Civil rights laws often take decades or even lifetimes to advance. Artificial intelligence technology and algorithmic systems are rapidly introducing black box harms such as automated decision-making that may lead to disparate impacts. These include racial bias in facial recognition systems.

These harms are often difficult to challenge, and current civil rights laws and regulations may not be able to address them. This raises the question of how to ensure that civil rights are not compromised as new AI technologies permeate society.

When combating algorithmic discrimination, what does an arc that bends toward justice look like? What does a “Letter from Birmingham Jail” look like when a civil rights activist is protesting not unfair physical detention but digital constraints such as disparate harms from digitized forms of profiling, targeting and surveillance?

The 2022 blueprint was developed under the leadership of Alondra Nelson, then acting director of the Office of Science and Technology Policy, and her team. The blueprint lays out a series of fair principles that attempt to limit a constellation of harms that AI and automated systems can cause.

Beyond that, the blueprint links the concepts of AI fair principles and AI equity to the U.S. Constitution and the Bill of Rights. By associating these fair principles with civil rights and the Bill of Rights, the dialogue can transition away from a discussion that focuses only on a series of technical commitments, such as making AI systems more transparent. Instead, the discussion can address how the absence of these principles might threaten democracy.

Arati Prabhakar, director of the White House Office of Science and Technology Policy, and Alondra Nelson, former acting director, discussed the Blueprint for an AI Bill of Rights at a conference on the anniversary of its release.
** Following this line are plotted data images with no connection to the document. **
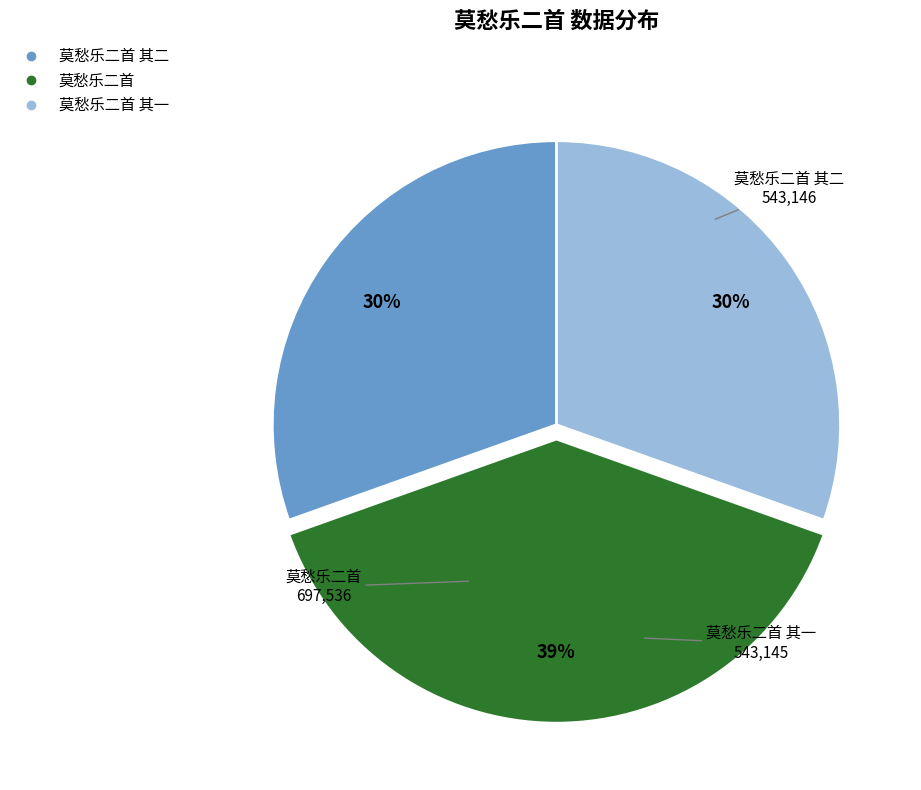

Does any single category account for the majority?

No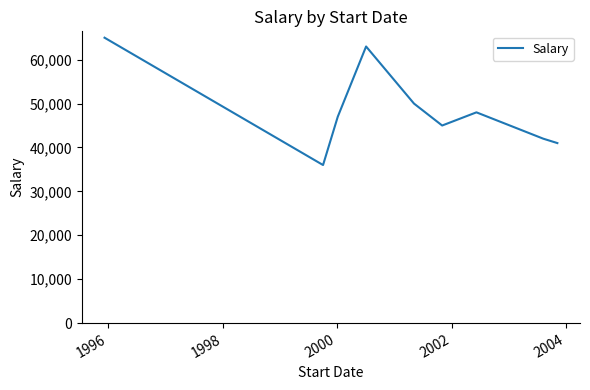

What is the maximum value shown in the chart?

65000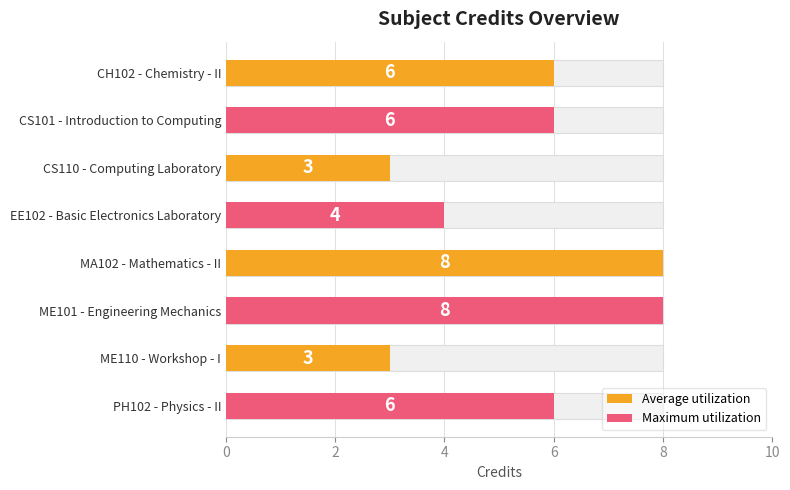

What is the difference between the Maximum utilization values at PH102 - Physics - II and EE102 - Basic Electronics Laboratory?

2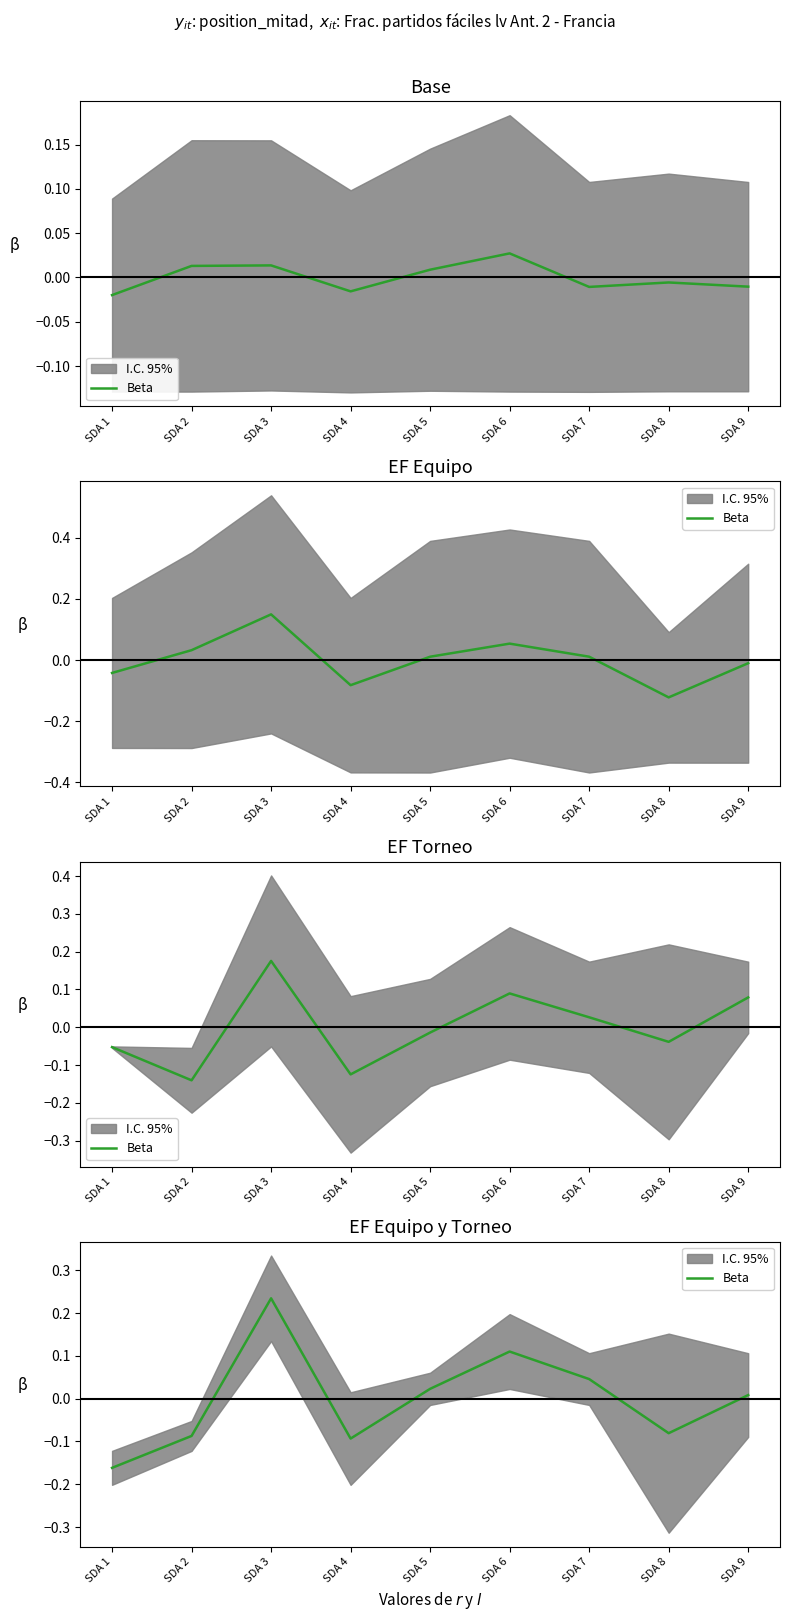

What is the difference between the maximum and minimum values?

0.4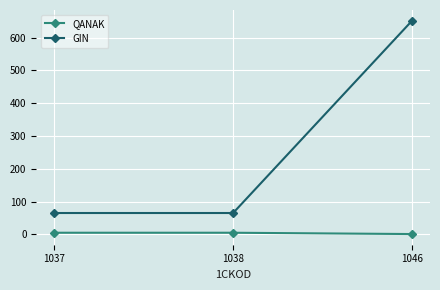

The value of GIN at 1046 is 651.7. True or false?

True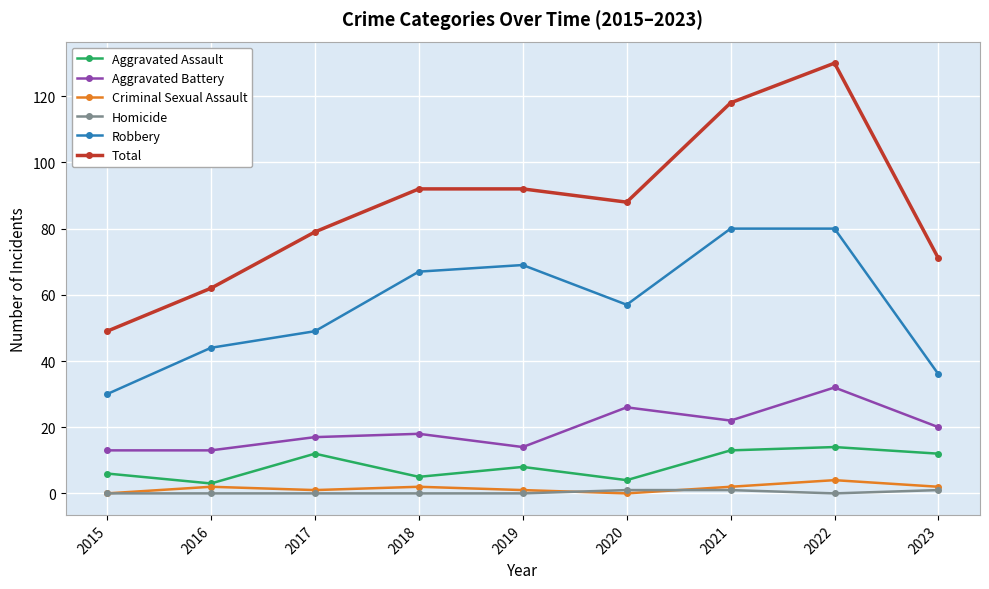

Reading left to right, extract all data points from this chart.

Aggravated Assault: 2015=6	2016=3	2017=12	2018=5	2019=8	2020=4	2021=13	2022=14	2023=12
Aggravated Battery: 2015=13	2016=13	2017=17	2018=18	2019=14	2020=26	2021=22	2022=32	2023=20
Criminal Sexual Assault: 2015=0	2016=2	2017=1	2018=2	2019=1	2020=0	2021=2	2022=4	2023=2
Homicide: 2015=0	2016=0	2017=0	2018=0	2019=0	2020=1	2021=1	2022=0	2023=1
Robbery: 2015=30	2016=44	2017=49	2018=67	2019=69	2020=57	2021=80	2022=80	2023=36
Total: 2015=49	2016=62	2017=79	2018=92	2019=92	2020=88	2021=118	2022=130	2023=71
A few months after the release of the blueprint, the U.S. Department of Civil Rights Division, the Consumer Financial Protection Bureau, the Equal Employment Opportunity Commission and the Federal Trade Commission jointly pledged to uphold the U.S.’s commitment to the core principles of fairness, equality and justice as emerging automated systems become increasingly common in daily life. Federal and state legislation has been proposed to combat the discriminatory impact of AI and automated decision-making.

Civil rights organizations take on tech

Multiple civil rights organizations, including the Leadership Conference on Civil and Human Rights, have made AI-based discrimination a priority. On Sept. 7, 2023, the Leadership Conference launched a new Center for Civil Rights and Technology and tapped Nelson, author of the Blueprint for an AI Bill of Rights, as an adviser.

Before the release of the new executive order, Sen. Ed Markey, Rep. Pramila Jayapal and other members of Congress sent a letter to the White House urging the administration to incorporate the blueprint’s principles into the anticipated executive order. They said that “the federal government’s commitment to the AI Bill of Rights would show that fundamental rights will not take a back seat in the AI era.”

Numerous civil rights and civil society organizations sent a similar letter to the White House, urging the administration to take action on the blueprint’s principles in the executive order.

As the Blueprint for an AI Bill of Rights passed its first anniversary, its long-term impact was unknown. But, true to its title, it presented a vision for protecting civil rights in the algorithmic age. That vision has now been incorporated in the Executive Order on Safe, Secure, and Trustworthy AI. The order can’t be properly understood without this civil rights context.